Tsinghua University, China

Title: Optical parametric generation in photonic crystal fibers

Biography

Sigang Yang has received his PhD degree from the Department of Electronics Engineering, Tsinghua University in 2008. He was a Post-doctoral Fellow in the Department of Electrical and Electronic Engineering in the University of Hong Kong. He has joined the faculty of Tsinghua University in August of 2010. He is now an Associate Professor in the Department of Electronic Engineering, Tsinghua University. His research fields include computational electromagnetism, photonic crystal fibers; fiber nonlinearities; fiber based optical parametric amplifications (FOPAs) and oscillators (FOPOs); terahertz wave and frequency comb. 

Abstract

Light sources operating in the non-conventional wavelength band in which traditional lasers cannot oscillate have attracted great attention recently, since the applications of lasers are extending increasingly into new fields, such as biomedical imaging, spectroscopy and so on. Optical parametric generation in optical fibers refers to a phenomenon where weak spontaneous emission is amplified by the pump wave based on the effect of degenerate four-wave mixing (FWM). It can provide tunable radiation in non-conventional wavelength bands with the advantages of flexibility, low cost and compactness. The gain from parametric process depends on the phase matching condition among the pump, signal and idlers. And the dispersion profile of the gain fiber play a critical role in the phase matching mechanism. Photonic crystal fibers (PCFs) can provide more freedoms to customize its dispersion and nonlinearity, compared with the traditional fibers with doping technology.

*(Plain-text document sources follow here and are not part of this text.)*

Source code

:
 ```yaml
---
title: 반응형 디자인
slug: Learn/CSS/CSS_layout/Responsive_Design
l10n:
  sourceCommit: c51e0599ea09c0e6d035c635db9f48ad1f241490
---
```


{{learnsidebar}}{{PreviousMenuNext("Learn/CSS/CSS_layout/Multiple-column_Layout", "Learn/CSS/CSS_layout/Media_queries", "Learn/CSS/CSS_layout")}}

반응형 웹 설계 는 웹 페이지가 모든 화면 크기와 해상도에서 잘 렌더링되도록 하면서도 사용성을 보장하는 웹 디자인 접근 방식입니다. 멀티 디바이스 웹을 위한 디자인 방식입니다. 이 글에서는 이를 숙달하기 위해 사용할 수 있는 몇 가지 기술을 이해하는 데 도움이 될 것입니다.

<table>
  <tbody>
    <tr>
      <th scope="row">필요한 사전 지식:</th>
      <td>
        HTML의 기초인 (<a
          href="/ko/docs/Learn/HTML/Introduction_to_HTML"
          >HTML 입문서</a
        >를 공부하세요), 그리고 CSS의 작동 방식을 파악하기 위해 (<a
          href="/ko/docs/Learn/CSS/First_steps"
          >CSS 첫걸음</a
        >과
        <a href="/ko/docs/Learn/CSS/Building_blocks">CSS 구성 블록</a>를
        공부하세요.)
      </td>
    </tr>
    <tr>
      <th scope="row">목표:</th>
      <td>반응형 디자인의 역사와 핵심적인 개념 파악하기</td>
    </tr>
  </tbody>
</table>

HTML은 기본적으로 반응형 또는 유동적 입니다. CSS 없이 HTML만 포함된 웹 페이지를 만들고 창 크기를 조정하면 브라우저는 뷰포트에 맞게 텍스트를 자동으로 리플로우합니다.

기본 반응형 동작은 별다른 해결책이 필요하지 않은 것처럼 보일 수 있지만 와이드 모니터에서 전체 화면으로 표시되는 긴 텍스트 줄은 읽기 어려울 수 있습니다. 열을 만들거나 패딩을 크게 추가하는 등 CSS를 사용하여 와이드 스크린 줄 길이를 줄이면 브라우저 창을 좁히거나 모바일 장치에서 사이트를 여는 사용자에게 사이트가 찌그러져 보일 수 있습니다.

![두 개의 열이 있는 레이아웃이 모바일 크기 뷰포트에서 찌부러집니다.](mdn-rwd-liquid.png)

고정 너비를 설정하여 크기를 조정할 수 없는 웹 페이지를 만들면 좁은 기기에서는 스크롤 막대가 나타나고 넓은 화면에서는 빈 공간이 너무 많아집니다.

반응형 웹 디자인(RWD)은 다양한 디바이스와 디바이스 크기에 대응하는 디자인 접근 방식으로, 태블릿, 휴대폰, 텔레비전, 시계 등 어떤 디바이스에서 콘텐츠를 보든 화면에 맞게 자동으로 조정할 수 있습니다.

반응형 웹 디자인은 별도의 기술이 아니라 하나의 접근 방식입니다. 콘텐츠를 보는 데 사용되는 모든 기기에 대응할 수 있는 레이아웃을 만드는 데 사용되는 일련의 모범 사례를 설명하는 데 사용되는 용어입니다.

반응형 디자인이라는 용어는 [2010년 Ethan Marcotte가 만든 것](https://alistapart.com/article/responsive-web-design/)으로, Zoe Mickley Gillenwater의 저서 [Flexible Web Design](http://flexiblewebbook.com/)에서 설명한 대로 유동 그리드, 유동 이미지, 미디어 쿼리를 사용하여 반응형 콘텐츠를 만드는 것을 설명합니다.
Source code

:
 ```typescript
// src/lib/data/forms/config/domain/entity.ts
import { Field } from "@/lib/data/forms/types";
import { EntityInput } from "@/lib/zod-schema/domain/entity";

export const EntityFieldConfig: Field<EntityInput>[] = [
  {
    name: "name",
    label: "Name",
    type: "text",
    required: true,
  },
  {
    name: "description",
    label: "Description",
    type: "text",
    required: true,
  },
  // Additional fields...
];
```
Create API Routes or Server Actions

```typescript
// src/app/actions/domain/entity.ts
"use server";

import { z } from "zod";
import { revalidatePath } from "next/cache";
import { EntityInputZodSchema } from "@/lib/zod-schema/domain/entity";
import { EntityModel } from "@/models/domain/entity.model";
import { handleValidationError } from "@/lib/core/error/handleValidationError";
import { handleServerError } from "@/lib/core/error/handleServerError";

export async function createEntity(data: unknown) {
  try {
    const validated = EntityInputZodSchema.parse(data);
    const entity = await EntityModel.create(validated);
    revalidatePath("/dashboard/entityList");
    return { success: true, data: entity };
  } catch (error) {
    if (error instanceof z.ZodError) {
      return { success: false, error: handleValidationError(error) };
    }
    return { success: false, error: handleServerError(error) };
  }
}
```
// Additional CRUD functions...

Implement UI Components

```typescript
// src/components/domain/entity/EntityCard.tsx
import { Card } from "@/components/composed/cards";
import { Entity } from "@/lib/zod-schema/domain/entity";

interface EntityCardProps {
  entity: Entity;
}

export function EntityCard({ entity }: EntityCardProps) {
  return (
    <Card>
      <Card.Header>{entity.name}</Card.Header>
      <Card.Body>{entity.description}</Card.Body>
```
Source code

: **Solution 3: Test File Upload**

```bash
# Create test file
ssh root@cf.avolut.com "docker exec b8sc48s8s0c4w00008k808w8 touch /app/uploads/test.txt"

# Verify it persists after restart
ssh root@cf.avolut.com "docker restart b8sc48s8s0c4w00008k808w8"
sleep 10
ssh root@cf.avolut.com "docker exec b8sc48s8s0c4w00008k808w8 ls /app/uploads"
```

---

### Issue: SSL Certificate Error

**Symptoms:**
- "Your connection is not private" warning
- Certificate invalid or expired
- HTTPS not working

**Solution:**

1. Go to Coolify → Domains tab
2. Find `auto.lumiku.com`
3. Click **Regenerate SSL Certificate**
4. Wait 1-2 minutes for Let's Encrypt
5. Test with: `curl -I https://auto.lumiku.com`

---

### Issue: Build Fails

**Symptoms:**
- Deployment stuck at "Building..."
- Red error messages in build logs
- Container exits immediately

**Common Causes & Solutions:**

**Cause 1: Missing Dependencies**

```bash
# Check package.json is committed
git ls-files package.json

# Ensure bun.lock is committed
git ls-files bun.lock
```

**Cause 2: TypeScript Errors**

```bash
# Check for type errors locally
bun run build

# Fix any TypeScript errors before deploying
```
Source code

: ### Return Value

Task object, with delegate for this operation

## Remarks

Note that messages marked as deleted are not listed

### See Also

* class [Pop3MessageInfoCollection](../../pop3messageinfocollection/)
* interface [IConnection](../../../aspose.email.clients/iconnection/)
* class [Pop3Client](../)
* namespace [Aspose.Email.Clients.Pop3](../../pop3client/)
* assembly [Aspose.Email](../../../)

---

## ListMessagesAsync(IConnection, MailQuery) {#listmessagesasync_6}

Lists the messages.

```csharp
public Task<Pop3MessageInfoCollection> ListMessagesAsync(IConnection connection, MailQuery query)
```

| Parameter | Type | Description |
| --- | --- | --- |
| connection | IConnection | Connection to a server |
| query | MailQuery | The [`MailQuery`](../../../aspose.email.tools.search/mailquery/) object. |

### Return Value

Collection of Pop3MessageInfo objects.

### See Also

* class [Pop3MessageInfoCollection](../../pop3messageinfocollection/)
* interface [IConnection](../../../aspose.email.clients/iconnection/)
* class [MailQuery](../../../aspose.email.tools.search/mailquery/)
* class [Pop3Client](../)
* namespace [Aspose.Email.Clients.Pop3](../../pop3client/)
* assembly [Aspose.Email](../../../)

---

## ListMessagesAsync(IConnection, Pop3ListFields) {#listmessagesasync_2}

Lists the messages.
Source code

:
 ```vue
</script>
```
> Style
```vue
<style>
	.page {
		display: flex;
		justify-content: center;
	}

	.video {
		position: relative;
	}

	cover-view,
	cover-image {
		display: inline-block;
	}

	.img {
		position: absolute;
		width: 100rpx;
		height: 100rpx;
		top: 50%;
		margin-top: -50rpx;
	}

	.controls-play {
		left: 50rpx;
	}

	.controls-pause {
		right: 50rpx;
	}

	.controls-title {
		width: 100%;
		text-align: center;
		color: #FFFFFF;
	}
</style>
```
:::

Especially its zero dispersion wavelengths can be located in nearly any wavelength and it has very large nonlinear coefficient. Thus, the parametric process in PCFs can provide gain in nearly any wavelength band according to the pump wavelength and the dispersion of PCF. Firstly, parametric wavelength conversion with very large span between visible and infrared band is demonstrated based on our homemade PCFs with two zero dispersion wavelengths. The theoretical design guideline is also introduced. Secondly, optical parametric amplifiers and oscillators based on PCFs pumped with 1060 nm band laser pulse are introduced in details. These works show that the optical parametric generation in PCFs is promising to provide light radiation in non-conventional wavelength bands.